Texte du document —

+++

La vieille « synagogue espagnole »rue VITTORIA, et l’une des ces implacables plaques de FERRARA. L’ensemble menace ruine. Des poutres se déguisent en échafaudage pour sauver un mur. Au coin de rue en face, un bistrot assez minable, une terrasse crasseuse, la patronne ( il n’y a qu’elle pour s’asseoir avec cette arrogance des très médiocres). Elle m’observe avec un regard où la défiance déjà s’efface au profit d’une haine sans raison, les pires. 
Hormis cette petite plaque très discrète, très dégradée,
en voie d’effondrement, nul signe de ce que fut ici installée, vivante,
La Synagogue Espagnole.
J’ai aussi en mémoire l’école juive où enseigna BASSANI,
avant la fuite à Rome, et la clandestinité. La tenancière immobile explose la méfiance tenace et destructrice de ceux pour qui toute allusion à ce passé-là contient les risques d’une facture présentée par l’Histoire et ses revenants : ici on ne trouvera donc rien, pas d’enseigne, pas de lettres, ni bois ni charbon, ni vin, ni pain, ni sel, ni eau, rien.

+++

Données fournies —
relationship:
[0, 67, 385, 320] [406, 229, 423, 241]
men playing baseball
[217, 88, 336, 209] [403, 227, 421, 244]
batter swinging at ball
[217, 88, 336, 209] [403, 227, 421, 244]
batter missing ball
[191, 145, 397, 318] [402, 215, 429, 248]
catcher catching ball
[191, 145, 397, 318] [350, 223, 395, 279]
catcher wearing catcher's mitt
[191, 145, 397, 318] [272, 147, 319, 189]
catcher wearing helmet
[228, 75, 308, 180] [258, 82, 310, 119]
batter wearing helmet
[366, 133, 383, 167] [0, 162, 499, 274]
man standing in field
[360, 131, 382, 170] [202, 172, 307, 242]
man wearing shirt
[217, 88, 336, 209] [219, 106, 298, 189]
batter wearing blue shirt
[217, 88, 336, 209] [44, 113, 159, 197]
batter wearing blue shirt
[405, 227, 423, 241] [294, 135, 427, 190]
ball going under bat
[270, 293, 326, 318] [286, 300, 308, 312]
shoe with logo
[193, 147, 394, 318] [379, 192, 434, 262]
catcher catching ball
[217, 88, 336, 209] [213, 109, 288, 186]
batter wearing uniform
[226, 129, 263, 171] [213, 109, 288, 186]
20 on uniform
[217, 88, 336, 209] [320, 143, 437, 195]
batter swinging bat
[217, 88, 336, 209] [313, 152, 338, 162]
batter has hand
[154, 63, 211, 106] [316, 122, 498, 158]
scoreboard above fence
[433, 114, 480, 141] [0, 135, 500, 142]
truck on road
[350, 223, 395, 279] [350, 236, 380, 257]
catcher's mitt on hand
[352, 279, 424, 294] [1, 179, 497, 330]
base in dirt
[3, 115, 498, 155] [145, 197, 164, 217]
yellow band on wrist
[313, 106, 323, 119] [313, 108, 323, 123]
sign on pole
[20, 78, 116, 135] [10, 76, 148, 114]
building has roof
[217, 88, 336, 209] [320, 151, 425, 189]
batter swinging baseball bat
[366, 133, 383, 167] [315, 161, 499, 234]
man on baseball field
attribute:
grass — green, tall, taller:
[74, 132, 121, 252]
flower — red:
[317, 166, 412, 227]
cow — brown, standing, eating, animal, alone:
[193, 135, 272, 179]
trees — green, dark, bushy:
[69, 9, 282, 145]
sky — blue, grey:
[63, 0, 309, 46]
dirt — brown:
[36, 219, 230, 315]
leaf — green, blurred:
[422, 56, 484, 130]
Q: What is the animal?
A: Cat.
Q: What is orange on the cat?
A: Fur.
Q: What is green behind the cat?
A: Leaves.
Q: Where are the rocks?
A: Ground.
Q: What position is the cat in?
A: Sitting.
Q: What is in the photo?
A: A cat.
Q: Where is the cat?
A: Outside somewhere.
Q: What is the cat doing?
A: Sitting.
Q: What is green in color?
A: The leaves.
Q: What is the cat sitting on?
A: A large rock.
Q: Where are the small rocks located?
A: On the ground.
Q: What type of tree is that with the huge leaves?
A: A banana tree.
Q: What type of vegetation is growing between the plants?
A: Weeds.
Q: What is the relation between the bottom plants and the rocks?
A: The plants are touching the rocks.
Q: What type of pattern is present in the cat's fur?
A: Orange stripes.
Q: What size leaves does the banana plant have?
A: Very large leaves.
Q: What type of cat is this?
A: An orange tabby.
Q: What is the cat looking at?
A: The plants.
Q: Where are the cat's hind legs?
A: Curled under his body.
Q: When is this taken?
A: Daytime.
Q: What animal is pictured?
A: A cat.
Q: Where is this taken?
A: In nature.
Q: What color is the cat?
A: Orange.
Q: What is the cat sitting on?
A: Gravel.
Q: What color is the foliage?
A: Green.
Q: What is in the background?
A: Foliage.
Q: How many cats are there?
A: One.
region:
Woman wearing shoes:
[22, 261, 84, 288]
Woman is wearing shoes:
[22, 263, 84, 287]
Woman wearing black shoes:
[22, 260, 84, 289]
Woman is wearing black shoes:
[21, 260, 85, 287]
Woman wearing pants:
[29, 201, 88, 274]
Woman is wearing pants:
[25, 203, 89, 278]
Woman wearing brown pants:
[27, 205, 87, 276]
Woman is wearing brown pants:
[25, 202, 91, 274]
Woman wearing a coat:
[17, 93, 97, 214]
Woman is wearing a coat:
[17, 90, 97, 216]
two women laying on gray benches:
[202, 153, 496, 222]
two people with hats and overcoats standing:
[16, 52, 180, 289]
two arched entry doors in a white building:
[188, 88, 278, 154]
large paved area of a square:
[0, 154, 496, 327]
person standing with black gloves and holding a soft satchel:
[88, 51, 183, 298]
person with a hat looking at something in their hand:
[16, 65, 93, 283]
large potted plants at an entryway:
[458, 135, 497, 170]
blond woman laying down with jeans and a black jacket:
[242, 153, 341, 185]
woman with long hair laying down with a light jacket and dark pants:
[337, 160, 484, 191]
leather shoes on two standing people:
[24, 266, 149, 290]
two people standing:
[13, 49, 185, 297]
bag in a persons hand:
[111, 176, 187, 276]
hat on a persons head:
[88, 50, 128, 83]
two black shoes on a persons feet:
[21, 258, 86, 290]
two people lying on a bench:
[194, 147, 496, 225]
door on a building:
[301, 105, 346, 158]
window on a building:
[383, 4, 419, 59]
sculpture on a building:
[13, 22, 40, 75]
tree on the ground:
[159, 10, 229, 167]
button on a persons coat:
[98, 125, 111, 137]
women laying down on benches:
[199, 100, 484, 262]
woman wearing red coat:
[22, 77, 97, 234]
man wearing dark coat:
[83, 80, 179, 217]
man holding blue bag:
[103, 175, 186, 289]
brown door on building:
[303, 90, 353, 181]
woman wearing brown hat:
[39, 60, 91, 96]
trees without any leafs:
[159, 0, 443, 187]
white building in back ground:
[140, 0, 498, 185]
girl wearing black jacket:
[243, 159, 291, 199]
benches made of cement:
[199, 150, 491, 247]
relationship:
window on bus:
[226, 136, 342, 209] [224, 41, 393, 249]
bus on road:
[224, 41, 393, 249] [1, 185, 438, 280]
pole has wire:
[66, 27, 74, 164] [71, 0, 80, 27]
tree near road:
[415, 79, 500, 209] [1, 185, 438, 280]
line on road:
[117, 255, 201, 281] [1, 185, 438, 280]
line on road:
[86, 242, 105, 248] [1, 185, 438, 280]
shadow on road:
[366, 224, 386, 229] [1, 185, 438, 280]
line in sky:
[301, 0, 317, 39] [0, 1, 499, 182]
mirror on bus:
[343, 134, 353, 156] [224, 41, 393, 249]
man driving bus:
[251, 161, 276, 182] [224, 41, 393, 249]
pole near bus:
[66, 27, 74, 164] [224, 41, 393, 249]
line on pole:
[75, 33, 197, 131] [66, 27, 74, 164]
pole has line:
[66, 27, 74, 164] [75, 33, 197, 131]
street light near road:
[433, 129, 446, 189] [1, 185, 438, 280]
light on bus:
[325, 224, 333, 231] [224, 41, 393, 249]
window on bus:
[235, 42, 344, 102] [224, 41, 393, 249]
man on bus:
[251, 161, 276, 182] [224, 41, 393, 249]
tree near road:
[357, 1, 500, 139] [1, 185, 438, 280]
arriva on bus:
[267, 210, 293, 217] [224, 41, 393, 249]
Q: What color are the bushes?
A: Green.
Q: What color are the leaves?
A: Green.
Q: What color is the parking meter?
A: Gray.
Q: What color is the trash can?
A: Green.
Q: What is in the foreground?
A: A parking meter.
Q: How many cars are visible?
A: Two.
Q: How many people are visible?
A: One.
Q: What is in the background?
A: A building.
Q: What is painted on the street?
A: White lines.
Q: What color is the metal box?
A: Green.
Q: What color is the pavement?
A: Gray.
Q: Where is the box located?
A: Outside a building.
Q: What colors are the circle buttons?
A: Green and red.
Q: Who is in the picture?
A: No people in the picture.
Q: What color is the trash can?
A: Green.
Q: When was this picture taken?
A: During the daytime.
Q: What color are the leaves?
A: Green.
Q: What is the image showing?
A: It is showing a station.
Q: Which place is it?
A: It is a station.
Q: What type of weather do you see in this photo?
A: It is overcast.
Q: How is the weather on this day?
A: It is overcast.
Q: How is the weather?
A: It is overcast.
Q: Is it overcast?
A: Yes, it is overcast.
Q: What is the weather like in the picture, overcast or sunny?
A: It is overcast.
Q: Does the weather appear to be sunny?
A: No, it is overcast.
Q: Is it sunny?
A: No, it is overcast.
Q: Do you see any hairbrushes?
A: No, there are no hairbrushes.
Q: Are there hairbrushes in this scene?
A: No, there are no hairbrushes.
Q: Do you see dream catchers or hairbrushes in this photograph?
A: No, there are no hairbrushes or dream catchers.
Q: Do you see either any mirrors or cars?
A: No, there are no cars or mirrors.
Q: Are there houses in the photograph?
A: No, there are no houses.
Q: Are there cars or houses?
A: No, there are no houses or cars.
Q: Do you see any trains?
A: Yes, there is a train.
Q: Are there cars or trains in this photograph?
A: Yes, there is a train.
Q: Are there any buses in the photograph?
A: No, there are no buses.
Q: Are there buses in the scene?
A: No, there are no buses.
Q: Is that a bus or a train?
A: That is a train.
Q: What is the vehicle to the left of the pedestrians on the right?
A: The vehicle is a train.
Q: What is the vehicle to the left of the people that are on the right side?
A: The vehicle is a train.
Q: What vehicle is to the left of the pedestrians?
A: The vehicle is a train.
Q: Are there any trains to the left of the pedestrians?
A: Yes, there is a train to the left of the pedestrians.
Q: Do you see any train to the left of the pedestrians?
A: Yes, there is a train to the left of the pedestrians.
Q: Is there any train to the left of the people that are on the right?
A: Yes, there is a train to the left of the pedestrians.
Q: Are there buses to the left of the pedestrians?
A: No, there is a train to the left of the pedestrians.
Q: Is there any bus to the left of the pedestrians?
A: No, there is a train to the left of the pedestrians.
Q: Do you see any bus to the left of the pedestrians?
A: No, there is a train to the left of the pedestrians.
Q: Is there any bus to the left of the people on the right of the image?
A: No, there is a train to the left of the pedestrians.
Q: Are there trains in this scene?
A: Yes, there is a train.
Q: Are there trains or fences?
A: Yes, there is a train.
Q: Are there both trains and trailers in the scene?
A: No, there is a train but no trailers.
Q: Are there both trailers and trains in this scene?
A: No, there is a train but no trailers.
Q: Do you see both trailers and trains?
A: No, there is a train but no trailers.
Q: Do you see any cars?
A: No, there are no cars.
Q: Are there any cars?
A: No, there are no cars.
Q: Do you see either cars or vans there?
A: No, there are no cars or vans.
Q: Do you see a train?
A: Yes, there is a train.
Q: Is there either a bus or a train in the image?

+++

Votre travail —
1. Pour chacune des affirmations suivantes, dites si elle s’accorde avec le texte sur la Synagogue Espagnole, en répondant par oui ou par non et en citant les mots décisifs du texte. (a) Des poutres servent à retenir un mur. (b) Une enseigne signale encore l’ancienne synagogue. (c) Bassani a enseigné à l’école juive.
2. Poursuivez le texte sur la Synagogue Espagnole en reprenant après sa dernière phrase.

Réponses par item —
1.
(a) Oui : « Des poutres se déguisent en échafaudage pour sauver un mur. »
(b) Non : « ici on ne trouvera donc rien, pas d’enseigne »
(c) Oui : « J’ai aussi en mémoire l’école juive où enseigna BASSANI »

2.
Rien, sauf le regard en absinthe d’une bistrotière, et sa haine intuitive.
Je m’arrête devant la façade, la parcours du regard, j’inventorie l’étendue de ce déni. La patronne du bar m’observe, hargneuse. Je fais des photos de la plaque, de détails, en vitesse, images troubles. 
Depuis l’extrémité de la ruelle survient le garçon qui, sans doute, reprend son service.
Un « diable » ( !) le précède, obliquement chargé de bières, et bousculé par ces imbattables pierres rondes du pavé, signature de Ferrera. Il entrouvre la porte si délabrée de l’ex-synagogue abandonnée depuis 75 ans, et entreprend de répartir son chargement entre la réserve du bar, et un cellier clandestin qui apparaît, brumeux et gris, sous une ampoule accrochée à une poutre portant des caractères hébreux, dans ce qui fut le vestibule de la synagogue.
Cellier clandestin. Dépôt volé. Encore une fois l’espace accaparé…
» Aryanisation » a-t-on dit en France.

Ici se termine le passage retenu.